75 (42.4%) patients tested positive for a PNPLA3 minor/major risk allele (G/C:66; G/G:9) showed comparable fibrosis stages (median F2 vs. F2; p = 0.292) and similar amounts of hepatic steatosis (CAP: 203.5 ± 41.9 vs. 215.5 ± 59.7 dB/m; p = 0.563) as compared to patients without a PNPLA3 risk allele. Advanced liver fibrosis was neither associated with PNPLA3 (p = 0.253) nor IL28B-genotype (p = 0.628), but with HCV-GT3 (p = 0.003), higher BMI (p = 0.008) and higher age (p = 0.007). Fibrosis progression rate (0.27 ± 0.41 vs. 0.20 ± 0.26 units/year; p = 0.984) and HVPG (3.9 ± 2.6 vs. 4.4 ± 3.0 mmHg; p = 0.472) were similar in patients with and without PNPLA3 risk alleles. SVR rates to PEGIFN/RBV therapy were similar across PNPLA3 genotypes.

CONCLUSIONS

The presence of a PNPLA3 risk allele had no independent impact on liver disease or virological response rates to PEGIFN/RBV therapy in our cohort of HIV/HCV coinfected patients.

摘要

背景

更快的纤维化进展和肝脂肪变性是HIV/HCV合并感染的特征。PNPLA3基因的单核苷酸多态性(SNP)与非酒精性脂肪性肝炎的发生以及酒精性肝病的不良预后相关。然而,PNPLA3 rs738409 SNP在HIV/HCV合并感染患者的肝纤维化、脂肪变性、门静脉高压和病毒学应答中的作用仍不清楚。

方法

在这项横断面研究中,对177例HIV/HCV合并感染患者测定了PNPLA3(rs738409)和IL28B(rs12979860)SNP。

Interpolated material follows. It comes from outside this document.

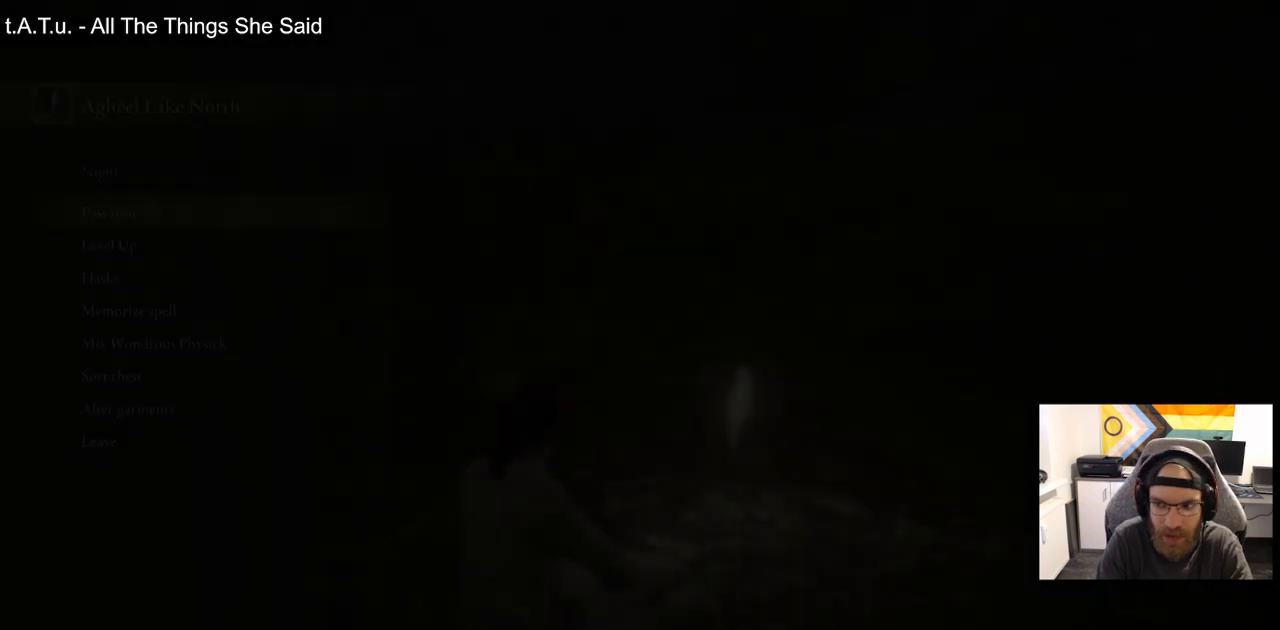
{"buttons": [], "left_stick": "center", "right_stick": "center", "events": []}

通过肝活检和使用受控衰减参数(CAP)的瞬时弹性成像对肝纤维化和脂肪变性进行分期,并比较不同PNPLA3基因型患者的门静脉高压(肝静脉压力梯度,HVPG)。

结果

75例(42.4%)PNPLA3次要/主要风险等位基因检测呈阳性的患者(G/C:66例;G/G:9例)与无PNPLA3风险等位基因的患者相比,纤维化分期相当(中位数F2对F2;p = 0.292),肝脂肪变性程度相似(CAP:203.5±41.9对215.5±59.7 dB/m;p = 0.563)。晚期肝纤维化与PNPLA3(p = 0.253)和IL28B基因型(p = 0.628)均无关联,但与HCV-GT3(p = 0.003)、较高的BMI(p = 0.008)和较高的年龄(p = 0.007)有关。有和无PNPLA3风险等位基因的患者纤维化进展率(0.27±0.41对0.20±0.26单位/年;p = 0.984)和HVPG(3.9±2.6对4.4±3.0 mmHg;p = 0.472)相似。不同PNPLA3基因型患者对聚乙二醇干扰素/利巴韦林治疗的持续病毒学应答率相似。

结论

在我们的HIV/HCV合并感染患者队列中,PNPLA3风险等位基因的存在对肝脏疾病或聚乙二醇干扰素/利巴韦林治疗的病毒学应答率没有独立影响。